> _REQUIRED ACTION_: Write out everything in the forum thread on AMD's core count from "## Fourstaff (May" down to "least until LGA2011.", word for word.

━━━━━ EXCERPT TO READ

I cant tell you why amd refer this chip as 8-core but if you see the architecture, you can understand me !

Marketing trick ? No. 
8-cores? No ! 
Something like 1,3 core per module (two integer)?  Yes!


----------



## Frick (May 4, 2011)

ivicagmc said:


> With even lower budget they manage to beat Intel before. Remember???



Intel was kinda stagnated then so no suprise here. They're at a whole other level now.


----------



## Fourstaff (May 4, 2011)

At the end of the day, we need benchmarks. Also, the characteristic of the cores. I have no doubt that in heavily multithreaded environments (like video converting etc.), AMD's 8core/4module/whatever will be better than the 1155's 4c8t processors, I have no doubt about that. However, if we judge by gaming performance (where load in CPU is relatively light), Intel's architecture resoundingly beats AMD's. We might just see a reversal of position here, where budget gamers go for Intel (well, its happening now), and AMD takes the crown in multithreaded environment, at least until LGA2011.

━━━━━━━━━━
━━━━━ DATASET EXTRACT

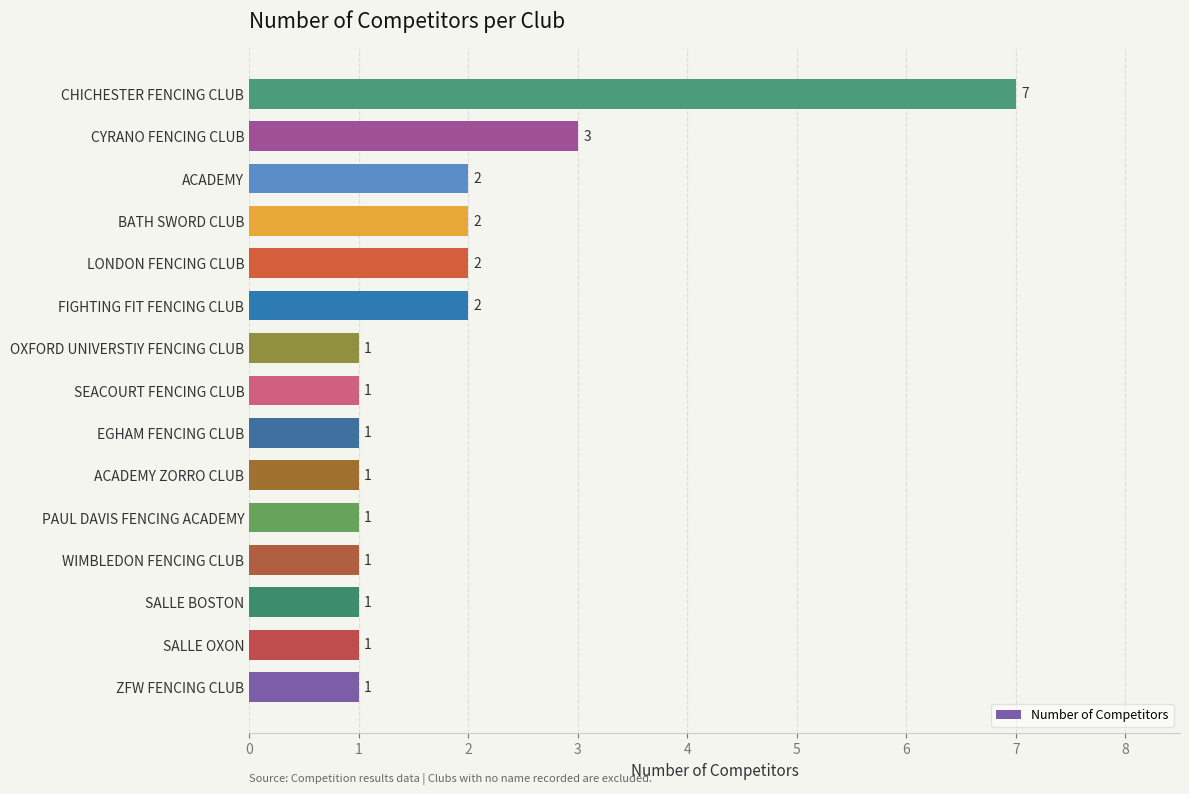

Approximately how many times larger is the value at ACADEMY ZORRO CLUB compared to OXFORD UNIVERSTIY FENCING CLUB?

1.0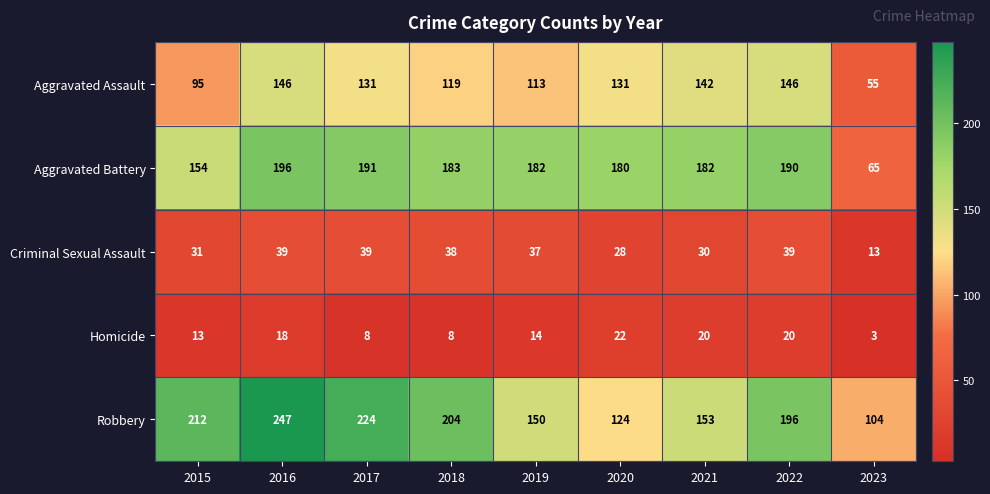

Where is Aggravated Assault nearest to the value 100?

2015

━━━━━━━━━━

> _OUTPUT OF THE TASK_:
## Fourstaff (May 4, 2011)

At the end of the day, we need benchmarks. Also, the characteristic of the cores. I have no doubt that in heavily multithreaded environments (like video converting etc.), AMD's 8core/4module/whatever will be better than the 1155's 4c8t processors, I have no doubt about that. However, if we judge by gaming performance (where load in CPU is relatively light), Intel's architecture resoundingly beats AMD's. We might just see a reversal of position here, where budget gamers go for Intel (well, its happening now), and AMD takes the crown in multithreaded environment, at least until LGA2011.